[Page images and extracted text]
+---+

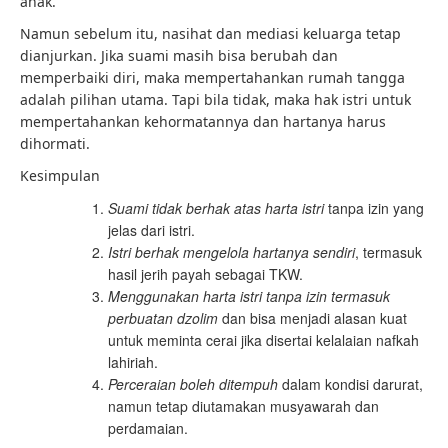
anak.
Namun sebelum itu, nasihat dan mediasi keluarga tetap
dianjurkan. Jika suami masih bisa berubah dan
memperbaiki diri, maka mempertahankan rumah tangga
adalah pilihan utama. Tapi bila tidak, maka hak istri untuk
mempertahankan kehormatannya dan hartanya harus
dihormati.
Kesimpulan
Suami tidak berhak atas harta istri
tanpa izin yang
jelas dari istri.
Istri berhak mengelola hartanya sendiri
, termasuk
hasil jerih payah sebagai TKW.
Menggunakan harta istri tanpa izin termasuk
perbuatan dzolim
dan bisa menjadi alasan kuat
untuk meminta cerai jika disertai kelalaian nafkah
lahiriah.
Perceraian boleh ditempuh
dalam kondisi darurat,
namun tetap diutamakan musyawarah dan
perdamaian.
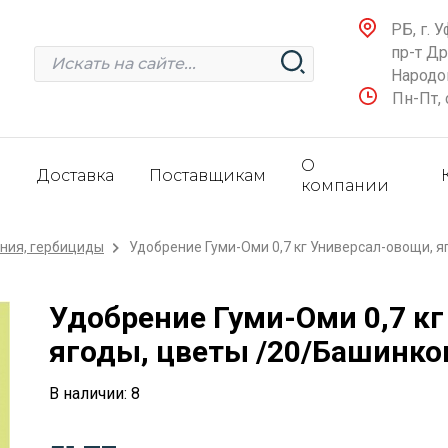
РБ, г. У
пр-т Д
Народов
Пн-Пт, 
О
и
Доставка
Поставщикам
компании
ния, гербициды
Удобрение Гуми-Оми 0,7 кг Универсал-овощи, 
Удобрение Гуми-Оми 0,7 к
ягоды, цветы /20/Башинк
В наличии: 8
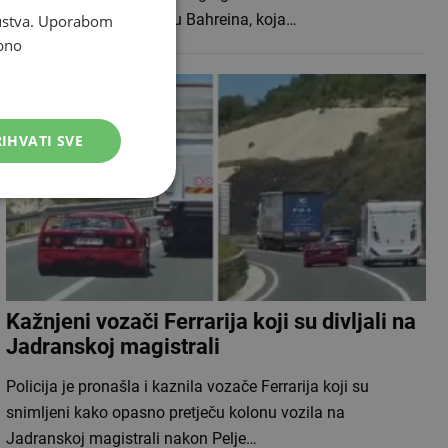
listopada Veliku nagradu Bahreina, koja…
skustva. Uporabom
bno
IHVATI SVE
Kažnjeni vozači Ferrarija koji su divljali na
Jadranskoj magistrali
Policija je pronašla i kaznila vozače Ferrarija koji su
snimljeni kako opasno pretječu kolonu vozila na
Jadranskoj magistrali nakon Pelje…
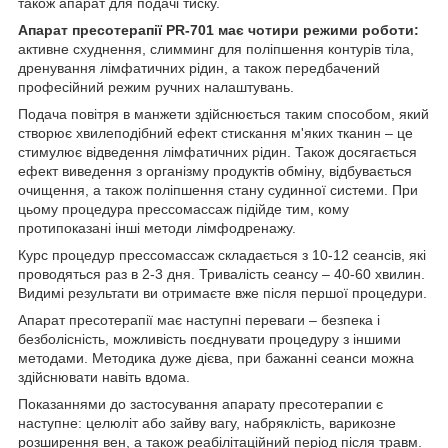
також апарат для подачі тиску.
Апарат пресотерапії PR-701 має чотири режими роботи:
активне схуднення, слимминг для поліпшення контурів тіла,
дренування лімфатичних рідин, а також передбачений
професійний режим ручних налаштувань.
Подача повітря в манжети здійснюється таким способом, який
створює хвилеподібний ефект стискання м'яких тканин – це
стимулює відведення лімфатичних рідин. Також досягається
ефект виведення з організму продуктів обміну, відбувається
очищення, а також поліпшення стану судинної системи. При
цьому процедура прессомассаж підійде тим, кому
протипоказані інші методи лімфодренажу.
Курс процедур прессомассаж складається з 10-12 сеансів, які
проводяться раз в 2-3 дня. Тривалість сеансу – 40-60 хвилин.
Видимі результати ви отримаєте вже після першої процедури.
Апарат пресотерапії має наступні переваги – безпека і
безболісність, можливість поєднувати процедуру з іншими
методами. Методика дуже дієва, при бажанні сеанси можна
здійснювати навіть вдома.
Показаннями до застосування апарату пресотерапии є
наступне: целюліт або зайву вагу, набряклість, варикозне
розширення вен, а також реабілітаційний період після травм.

+---+

What to do
Copy out word for word the lines from the line containing "також апарат для подачі тиску." up to and including the line containing "цьому процедура прессомассаж".

Exercise result
також апарат для подачі тиску.
Апарат пресотерапії PR-701 має чотири режими роботи:
активне схуднення, слимминг для поліпшення контурів тіла,
дренування лімфатичних рідин, а також передбачений
професійний режим ручних налаштувань.
Подача повітря в манжети здійснюється таким способом, який
створює хвилеподібний ефект стискання м'яких тканин – це
стимулює відведення лімфатичних рідин. Також досягається
ефект виведення з організму продуктів обміну, відбувається
очищення, а також поліпшення стану судинної системи. При
цьому процедура прессомассаж підійде тим, кому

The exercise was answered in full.